Transparent, self-service marketplaces that provide robust search tools, artificial-intelligence-powered matching, one-click applications, automated vetting and employment compliance can and likely will become the dominant systems underpinning the healthcare freelance market. These kinds of modern, innovative tools will become necessary in healthcare as an ever-larger portion of the workforce is made up of millennials and other digital natives who have become accustomed to having easy-to-use tools in every aspect of their lives, from booking a vacation rental on Airbnb to paying their rent via Venmo.

Encouraging freelance work may in fact also prove salubrious for both clinicians and the patients they care for. Allowing clinicians to decide how and when they want to work and control where they want to provide their services will help address clinician burnout. Providing clinicians with the tools to find the jobs they want without extra busywork will also surely encourage more and more healthcare professionals to join the ranks of freelancers, thereby helping combat clinician shortages and getting care to patients in need.
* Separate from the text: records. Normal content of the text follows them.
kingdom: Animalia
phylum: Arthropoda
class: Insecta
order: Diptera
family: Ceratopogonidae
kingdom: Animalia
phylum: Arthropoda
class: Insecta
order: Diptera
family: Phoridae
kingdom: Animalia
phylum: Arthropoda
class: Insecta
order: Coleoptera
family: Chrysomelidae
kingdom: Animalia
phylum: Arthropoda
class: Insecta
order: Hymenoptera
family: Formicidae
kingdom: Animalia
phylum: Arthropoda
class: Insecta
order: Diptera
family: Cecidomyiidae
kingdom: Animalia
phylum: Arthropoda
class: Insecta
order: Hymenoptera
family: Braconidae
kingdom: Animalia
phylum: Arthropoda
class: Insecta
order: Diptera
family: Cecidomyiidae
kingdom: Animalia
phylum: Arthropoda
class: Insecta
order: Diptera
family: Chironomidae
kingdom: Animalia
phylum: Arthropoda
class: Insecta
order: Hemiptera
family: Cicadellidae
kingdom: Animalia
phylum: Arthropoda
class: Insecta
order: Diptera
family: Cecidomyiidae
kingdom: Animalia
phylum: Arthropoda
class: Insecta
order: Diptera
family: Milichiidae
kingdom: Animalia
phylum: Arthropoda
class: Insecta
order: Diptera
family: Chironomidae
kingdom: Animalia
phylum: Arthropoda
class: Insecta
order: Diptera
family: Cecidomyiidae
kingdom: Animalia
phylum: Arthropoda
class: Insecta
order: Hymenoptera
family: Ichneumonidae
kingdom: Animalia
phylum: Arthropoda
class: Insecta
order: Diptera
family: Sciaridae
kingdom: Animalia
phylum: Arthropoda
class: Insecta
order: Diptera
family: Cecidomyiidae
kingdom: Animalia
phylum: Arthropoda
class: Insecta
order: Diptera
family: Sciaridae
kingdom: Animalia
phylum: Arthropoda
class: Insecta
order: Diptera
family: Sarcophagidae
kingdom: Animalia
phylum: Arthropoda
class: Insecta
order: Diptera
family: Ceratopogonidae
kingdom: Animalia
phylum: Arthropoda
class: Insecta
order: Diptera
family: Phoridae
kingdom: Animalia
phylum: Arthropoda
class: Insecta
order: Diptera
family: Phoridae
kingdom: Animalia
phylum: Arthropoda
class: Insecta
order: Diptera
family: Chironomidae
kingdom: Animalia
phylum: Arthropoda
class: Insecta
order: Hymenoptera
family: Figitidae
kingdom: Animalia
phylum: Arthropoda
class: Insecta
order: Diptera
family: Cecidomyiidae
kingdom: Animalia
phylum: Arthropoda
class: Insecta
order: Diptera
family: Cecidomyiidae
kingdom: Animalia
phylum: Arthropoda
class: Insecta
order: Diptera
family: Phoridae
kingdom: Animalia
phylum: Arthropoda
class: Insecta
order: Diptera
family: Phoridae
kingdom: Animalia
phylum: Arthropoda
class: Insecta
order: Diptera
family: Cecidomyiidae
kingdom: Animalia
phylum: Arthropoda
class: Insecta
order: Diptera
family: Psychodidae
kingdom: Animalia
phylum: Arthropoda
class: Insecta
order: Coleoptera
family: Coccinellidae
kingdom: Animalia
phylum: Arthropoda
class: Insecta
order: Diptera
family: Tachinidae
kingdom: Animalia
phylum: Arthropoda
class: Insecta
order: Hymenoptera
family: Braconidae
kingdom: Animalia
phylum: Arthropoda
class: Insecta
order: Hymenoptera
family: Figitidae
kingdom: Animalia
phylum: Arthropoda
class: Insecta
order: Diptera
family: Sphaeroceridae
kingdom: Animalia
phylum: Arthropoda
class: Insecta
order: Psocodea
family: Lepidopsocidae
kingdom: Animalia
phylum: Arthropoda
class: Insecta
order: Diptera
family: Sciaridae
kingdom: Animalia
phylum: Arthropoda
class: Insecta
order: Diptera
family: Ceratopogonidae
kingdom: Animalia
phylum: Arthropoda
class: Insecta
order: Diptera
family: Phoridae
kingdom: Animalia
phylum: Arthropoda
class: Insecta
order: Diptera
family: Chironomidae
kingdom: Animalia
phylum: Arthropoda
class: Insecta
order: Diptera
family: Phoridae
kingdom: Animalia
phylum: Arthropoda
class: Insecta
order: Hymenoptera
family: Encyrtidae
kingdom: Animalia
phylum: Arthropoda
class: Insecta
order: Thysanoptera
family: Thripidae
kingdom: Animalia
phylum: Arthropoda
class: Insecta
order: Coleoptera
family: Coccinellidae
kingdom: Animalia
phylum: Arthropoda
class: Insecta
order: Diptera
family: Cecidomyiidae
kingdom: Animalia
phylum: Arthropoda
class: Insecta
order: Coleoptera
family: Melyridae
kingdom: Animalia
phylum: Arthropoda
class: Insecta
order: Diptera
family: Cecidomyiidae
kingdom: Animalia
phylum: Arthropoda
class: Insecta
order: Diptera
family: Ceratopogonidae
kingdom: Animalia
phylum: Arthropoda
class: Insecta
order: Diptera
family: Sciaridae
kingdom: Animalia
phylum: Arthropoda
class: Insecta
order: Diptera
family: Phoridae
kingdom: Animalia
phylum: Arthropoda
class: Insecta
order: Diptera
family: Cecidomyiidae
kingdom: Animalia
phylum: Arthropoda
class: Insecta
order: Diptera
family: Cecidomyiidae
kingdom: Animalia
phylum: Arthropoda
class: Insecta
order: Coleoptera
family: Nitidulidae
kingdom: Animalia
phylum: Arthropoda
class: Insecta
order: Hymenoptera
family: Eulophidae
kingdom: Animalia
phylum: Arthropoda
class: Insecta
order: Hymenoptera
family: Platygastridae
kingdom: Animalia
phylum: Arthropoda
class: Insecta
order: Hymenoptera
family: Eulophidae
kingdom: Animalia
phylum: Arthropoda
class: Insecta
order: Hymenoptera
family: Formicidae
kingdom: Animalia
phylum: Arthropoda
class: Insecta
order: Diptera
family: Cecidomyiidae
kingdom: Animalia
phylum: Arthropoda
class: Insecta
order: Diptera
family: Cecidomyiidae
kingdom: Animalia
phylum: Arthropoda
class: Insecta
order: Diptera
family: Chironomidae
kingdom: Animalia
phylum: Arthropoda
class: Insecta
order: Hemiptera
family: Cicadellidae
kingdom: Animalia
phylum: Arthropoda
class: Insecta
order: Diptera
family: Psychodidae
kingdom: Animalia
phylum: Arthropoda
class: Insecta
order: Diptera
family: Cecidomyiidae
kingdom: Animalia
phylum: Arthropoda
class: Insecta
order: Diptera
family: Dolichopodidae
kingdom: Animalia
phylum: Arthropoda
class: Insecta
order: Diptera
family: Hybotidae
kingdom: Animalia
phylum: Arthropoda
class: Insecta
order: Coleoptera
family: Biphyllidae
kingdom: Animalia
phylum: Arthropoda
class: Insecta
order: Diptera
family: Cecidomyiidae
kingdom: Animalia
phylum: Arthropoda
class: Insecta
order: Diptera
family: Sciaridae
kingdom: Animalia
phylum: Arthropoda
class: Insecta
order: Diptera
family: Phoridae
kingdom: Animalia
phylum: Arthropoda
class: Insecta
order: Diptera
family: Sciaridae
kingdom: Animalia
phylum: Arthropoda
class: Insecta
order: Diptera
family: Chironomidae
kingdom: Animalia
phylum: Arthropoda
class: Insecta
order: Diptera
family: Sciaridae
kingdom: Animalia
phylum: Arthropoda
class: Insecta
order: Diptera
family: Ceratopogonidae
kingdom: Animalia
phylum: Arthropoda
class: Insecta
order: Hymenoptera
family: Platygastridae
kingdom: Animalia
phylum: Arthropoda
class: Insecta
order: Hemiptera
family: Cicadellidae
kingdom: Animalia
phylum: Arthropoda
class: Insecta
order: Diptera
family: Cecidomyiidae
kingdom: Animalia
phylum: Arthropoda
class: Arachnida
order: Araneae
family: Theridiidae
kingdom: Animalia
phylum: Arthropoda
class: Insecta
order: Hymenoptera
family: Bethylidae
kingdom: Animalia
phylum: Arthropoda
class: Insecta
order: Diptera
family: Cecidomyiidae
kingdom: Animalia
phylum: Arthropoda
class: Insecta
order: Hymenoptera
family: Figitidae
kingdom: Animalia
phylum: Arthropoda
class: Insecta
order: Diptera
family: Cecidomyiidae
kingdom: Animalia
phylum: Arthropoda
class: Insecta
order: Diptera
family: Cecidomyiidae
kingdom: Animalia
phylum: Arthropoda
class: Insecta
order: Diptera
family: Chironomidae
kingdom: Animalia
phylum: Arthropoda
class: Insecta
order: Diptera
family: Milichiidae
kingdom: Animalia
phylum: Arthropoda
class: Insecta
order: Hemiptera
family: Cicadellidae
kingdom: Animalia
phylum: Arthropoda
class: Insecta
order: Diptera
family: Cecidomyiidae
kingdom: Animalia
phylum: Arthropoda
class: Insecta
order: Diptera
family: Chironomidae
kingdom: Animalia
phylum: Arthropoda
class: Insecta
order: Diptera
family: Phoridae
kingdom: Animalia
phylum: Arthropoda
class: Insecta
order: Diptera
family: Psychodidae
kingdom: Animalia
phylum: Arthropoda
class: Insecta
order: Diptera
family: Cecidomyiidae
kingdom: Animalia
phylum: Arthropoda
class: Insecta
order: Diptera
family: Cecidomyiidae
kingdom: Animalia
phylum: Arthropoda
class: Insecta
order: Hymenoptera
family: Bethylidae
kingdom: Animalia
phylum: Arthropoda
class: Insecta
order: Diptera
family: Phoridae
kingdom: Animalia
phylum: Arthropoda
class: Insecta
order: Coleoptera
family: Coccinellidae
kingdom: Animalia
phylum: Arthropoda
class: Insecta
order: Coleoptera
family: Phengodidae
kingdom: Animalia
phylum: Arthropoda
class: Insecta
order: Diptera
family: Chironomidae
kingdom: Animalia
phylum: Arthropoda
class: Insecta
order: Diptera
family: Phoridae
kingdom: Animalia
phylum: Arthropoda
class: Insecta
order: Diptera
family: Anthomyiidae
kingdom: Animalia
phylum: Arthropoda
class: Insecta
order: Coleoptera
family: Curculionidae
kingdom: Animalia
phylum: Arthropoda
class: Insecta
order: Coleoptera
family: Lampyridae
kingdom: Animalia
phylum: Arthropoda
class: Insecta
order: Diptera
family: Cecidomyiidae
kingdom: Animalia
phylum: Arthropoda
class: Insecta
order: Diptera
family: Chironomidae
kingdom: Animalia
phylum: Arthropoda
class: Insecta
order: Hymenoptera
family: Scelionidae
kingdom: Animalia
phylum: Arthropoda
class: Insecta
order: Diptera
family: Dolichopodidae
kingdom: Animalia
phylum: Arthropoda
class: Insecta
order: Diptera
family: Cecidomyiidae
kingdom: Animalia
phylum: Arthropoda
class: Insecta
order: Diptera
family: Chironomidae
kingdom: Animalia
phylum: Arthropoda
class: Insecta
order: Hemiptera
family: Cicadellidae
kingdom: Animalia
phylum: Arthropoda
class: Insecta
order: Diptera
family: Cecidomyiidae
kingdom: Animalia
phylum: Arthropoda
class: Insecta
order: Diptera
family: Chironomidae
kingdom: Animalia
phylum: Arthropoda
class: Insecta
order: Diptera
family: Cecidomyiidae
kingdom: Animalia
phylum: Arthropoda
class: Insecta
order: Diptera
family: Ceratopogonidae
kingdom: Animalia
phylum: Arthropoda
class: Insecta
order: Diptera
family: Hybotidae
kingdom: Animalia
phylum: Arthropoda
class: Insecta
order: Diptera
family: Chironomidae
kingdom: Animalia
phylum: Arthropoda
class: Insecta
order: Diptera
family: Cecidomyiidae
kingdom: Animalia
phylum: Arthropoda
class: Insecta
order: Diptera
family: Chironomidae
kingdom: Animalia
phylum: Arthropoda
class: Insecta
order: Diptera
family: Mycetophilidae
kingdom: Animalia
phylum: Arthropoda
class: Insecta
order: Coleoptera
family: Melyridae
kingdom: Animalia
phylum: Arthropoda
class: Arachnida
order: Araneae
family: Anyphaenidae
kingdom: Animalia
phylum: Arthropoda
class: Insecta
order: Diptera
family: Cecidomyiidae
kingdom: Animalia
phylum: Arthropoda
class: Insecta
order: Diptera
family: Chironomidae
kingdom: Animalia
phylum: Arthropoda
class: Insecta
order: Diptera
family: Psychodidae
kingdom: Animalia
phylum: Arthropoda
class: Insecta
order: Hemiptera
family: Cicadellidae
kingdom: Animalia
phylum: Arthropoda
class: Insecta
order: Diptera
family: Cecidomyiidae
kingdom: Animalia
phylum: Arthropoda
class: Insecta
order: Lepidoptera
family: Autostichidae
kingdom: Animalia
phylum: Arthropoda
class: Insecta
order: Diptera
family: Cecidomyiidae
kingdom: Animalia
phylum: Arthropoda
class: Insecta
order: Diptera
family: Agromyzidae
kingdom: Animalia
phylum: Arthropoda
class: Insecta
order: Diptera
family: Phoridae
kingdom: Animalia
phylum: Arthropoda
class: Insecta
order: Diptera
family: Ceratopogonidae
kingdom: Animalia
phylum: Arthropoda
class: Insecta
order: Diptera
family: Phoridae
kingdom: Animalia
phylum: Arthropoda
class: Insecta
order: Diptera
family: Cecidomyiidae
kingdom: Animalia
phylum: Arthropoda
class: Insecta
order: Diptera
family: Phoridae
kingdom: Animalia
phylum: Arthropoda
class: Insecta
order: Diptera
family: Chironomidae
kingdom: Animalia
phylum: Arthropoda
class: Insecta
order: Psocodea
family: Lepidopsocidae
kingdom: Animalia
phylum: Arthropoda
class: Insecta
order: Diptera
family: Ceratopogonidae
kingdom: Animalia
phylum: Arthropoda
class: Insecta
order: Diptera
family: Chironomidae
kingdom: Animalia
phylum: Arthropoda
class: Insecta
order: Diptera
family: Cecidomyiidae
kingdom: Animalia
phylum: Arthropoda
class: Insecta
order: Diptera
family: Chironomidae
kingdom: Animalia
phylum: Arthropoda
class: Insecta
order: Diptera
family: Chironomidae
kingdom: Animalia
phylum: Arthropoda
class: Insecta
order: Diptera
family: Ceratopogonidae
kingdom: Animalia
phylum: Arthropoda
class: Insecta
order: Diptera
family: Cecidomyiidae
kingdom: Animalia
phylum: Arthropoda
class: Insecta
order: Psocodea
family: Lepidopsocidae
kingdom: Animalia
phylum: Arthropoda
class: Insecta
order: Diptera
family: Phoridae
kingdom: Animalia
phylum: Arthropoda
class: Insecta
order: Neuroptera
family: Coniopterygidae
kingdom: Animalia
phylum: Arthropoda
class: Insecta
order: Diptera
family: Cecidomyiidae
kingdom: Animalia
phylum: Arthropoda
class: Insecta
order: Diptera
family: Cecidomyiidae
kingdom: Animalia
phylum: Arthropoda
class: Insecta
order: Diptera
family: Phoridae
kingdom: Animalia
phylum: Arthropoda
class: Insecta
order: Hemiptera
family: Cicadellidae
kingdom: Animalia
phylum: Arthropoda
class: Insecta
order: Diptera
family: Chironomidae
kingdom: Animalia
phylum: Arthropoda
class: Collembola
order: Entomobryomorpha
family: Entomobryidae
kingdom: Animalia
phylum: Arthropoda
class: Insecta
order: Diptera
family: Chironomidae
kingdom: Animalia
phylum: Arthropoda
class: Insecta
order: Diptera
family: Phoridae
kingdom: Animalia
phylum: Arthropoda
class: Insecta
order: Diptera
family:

Healthcare may have been an early proponent of the gig economy, but no one—and rightfully so—would call it a leader of the gig economy today.

While the healthcare staffing industry has stalled out, still using phones and fax machines as the tools of the trade, Uber is working on driverless cars and releasing a new version of its app each month. Other industries are perfecting something healthcare has been doing all along and our medical professionals deserve the same degree and pace of innovation.

Alexi Nazem is co-founder and CEO of Nomad Health, an online marketplace for short-term clinical work.